─── Recorded information ───
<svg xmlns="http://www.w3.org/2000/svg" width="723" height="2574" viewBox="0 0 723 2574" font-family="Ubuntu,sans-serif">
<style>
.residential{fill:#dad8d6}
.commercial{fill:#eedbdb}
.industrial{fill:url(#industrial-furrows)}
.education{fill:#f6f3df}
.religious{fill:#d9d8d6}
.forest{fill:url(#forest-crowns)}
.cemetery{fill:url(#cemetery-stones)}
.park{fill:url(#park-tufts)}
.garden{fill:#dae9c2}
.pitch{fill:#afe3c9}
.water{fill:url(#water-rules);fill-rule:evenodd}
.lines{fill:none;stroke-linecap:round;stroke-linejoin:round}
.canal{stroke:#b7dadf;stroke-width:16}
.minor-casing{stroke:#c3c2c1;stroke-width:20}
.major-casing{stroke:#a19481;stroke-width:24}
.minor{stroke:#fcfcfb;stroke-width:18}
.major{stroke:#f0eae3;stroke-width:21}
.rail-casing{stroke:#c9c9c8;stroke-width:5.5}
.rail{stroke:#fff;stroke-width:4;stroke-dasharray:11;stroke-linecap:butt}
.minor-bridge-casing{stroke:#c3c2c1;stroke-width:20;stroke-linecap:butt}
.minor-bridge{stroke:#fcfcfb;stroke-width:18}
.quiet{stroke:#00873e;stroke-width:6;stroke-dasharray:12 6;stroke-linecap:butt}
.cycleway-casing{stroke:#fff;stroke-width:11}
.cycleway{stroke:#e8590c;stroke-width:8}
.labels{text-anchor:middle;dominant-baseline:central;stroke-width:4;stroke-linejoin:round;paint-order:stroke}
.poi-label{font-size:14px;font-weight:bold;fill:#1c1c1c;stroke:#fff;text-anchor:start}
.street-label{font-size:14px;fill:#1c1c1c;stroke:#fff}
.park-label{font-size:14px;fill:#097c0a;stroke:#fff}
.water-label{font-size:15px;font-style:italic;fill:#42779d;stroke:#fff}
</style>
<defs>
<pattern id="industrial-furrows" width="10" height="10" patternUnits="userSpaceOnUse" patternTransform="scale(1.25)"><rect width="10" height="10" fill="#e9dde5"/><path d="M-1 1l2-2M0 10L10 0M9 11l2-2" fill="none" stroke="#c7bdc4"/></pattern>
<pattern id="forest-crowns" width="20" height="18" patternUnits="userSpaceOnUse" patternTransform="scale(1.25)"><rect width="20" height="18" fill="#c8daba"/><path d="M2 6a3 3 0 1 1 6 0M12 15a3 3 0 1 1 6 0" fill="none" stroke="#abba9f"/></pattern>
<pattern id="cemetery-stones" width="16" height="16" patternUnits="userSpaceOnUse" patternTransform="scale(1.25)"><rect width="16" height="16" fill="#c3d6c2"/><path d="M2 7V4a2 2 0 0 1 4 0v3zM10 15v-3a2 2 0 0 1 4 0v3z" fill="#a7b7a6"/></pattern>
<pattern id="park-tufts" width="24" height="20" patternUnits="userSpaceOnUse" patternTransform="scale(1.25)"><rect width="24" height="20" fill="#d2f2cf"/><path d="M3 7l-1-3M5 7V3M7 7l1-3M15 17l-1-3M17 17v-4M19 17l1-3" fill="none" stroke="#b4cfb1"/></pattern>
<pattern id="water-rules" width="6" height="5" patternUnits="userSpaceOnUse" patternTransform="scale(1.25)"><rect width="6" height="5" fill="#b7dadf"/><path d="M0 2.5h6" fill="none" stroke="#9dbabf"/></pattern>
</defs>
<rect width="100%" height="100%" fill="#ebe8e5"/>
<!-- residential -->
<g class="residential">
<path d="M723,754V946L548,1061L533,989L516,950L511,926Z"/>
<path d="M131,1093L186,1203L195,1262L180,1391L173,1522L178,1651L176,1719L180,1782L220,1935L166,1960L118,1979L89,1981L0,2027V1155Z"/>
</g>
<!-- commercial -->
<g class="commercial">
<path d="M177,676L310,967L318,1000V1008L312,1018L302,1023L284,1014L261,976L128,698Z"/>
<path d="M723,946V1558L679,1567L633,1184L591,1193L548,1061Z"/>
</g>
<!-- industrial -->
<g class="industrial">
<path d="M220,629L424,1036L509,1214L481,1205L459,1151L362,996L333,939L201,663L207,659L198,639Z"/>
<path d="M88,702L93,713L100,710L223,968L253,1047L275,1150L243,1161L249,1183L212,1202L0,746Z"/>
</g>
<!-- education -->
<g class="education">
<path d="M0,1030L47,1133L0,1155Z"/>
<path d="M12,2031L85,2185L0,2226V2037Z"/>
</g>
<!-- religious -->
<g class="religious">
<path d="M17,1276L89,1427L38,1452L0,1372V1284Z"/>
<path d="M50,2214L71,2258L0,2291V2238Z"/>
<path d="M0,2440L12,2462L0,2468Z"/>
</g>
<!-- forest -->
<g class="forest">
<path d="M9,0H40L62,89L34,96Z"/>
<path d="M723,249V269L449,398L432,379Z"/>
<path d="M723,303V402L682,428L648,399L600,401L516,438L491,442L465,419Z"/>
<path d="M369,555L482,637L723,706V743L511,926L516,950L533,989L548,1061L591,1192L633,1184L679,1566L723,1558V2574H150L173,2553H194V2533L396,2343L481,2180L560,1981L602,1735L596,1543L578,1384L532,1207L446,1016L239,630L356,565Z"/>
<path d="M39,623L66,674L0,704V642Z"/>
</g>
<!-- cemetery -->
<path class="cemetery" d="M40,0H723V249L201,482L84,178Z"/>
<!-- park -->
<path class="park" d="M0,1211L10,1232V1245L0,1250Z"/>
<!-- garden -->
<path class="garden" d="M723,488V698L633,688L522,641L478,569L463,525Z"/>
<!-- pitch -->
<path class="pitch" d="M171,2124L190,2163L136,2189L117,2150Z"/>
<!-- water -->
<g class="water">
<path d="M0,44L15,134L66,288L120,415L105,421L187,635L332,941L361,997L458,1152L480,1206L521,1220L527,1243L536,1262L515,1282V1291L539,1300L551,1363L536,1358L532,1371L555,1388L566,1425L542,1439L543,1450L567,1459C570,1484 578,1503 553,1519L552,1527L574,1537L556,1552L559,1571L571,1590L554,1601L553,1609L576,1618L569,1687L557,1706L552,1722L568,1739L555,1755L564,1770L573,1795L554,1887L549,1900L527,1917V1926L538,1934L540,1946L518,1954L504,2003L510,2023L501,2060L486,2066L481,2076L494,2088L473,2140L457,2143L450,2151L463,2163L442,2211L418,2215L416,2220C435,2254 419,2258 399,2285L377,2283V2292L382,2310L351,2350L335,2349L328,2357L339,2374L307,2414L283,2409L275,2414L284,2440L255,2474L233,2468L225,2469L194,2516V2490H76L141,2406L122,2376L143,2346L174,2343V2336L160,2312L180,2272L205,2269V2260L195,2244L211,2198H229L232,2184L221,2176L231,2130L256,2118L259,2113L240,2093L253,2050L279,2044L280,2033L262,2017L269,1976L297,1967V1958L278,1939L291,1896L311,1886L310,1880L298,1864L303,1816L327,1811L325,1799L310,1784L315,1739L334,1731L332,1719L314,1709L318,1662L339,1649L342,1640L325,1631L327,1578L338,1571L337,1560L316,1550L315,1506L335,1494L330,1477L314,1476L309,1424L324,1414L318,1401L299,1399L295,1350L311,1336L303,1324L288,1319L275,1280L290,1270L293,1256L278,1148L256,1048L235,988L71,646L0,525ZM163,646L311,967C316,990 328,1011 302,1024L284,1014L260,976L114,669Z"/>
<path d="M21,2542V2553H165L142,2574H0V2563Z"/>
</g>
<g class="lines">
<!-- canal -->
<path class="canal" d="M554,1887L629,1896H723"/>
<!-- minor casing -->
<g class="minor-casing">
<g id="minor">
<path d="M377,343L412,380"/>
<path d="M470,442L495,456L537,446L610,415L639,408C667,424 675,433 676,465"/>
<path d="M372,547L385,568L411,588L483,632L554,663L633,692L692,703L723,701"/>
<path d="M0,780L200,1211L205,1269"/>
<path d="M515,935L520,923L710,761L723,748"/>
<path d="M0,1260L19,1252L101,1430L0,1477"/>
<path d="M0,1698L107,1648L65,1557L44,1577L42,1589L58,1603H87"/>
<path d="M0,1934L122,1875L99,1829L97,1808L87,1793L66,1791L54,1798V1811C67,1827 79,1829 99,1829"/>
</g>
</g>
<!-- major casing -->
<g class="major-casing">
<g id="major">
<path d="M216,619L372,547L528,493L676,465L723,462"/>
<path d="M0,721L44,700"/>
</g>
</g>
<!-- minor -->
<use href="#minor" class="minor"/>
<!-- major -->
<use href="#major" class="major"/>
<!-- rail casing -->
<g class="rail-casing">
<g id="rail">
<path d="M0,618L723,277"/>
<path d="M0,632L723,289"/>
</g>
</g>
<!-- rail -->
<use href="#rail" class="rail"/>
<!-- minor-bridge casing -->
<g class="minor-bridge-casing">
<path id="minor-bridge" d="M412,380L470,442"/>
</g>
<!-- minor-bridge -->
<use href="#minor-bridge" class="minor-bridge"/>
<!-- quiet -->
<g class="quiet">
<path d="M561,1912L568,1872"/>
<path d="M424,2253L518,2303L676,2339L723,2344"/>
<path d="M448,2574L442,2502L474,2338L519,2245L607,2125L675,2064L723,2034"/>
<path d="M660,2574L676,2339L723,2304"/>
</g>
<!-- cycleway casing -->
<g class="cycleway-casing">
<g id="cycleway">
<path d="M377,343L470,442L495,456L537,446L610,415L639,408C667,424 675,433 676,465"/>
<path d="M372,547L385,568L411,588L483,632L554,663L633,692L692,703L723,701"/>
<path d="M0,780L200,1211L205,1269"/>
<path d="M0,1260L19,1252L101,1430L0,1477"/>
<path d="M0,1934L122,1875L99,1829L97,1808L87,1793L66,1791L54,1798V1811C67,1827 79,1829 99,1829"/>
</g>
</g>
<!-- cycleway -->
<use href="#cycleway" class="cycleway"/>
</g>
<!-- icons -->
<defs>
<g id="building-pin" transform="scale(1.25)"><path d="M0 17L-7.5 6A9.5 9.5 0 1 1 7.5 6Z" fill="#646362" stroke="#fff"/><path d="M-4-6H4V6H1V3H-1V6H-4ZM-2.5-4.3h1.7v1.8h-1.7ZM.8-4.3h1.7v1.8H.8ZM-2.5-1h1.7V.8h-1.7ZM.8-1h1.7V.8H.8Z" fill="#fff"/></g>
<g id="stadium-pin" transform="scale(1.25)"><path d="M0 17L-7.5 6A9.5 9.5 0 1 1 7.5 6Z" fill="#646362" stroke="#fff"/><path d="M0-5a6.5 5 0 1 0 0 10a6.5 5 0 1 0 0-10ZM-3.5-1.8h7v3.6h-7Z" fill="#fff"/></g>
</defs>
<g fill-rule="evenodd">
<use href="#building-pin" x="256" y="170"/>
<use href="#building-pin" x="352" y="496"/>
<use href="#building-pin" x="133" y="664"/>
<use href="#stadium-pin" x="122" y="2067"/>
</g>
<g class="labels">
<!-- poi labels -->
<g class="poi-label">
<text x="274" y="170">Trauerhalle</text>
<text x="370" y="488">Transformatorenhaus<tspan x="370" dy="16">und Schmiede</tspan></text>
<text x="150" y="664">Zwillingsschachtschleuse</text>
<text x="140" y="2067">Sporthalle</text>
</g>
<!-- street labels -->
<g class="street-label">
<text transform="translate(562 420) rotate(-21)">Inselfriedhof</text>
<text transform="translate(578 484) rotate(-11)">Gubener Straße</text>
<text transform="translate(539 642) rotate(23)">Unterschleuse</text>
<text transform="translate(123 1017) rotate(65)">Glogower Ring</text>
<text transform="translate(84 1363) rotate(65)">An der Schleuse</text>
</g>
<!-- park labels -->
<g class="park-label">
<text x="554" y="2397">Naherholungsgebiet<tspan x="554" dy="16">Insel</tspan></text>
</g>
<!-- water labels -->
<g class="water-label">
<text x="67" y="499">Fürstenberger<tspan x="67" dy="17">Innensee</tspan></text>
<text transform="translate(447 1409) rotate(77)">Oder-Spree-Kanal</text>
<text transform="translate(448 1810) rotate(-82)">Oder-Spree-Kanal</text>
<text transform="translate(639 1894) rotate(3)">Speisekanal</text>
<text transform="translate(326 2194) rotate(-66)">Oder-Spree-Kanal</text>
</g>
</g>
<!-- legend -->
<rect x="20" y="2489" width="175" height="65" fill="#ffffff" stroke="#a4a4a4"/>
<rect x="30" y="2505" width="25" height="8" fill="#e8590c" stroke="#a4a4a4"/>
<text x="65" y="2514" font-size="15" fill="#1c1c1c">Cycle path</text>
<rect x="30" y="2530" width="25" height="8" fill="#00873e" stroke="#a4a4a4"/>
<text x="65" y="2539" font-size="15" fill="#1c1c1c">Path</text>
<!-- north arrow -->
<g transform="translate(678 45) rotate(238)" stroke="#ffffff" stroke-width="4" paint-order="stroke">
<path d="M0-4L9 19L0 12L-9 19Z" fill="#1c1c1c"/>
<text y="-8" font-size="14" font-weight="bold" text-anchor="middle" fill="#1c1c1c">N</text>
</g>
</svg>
───
→ **Task description**
If a line in the records has the word "Oder", copy that line.

→ **Answer box**
<text transform="translate(447 1409) rotate(77)">Oder-Spree-Kanal</text>
<text transform="translate(448 1810) rotate(-82)">Oder-Spree-Kanal</text>
<text transform="translate(326 2194) rotate(-66)">Oder-Spree-Kanal</text>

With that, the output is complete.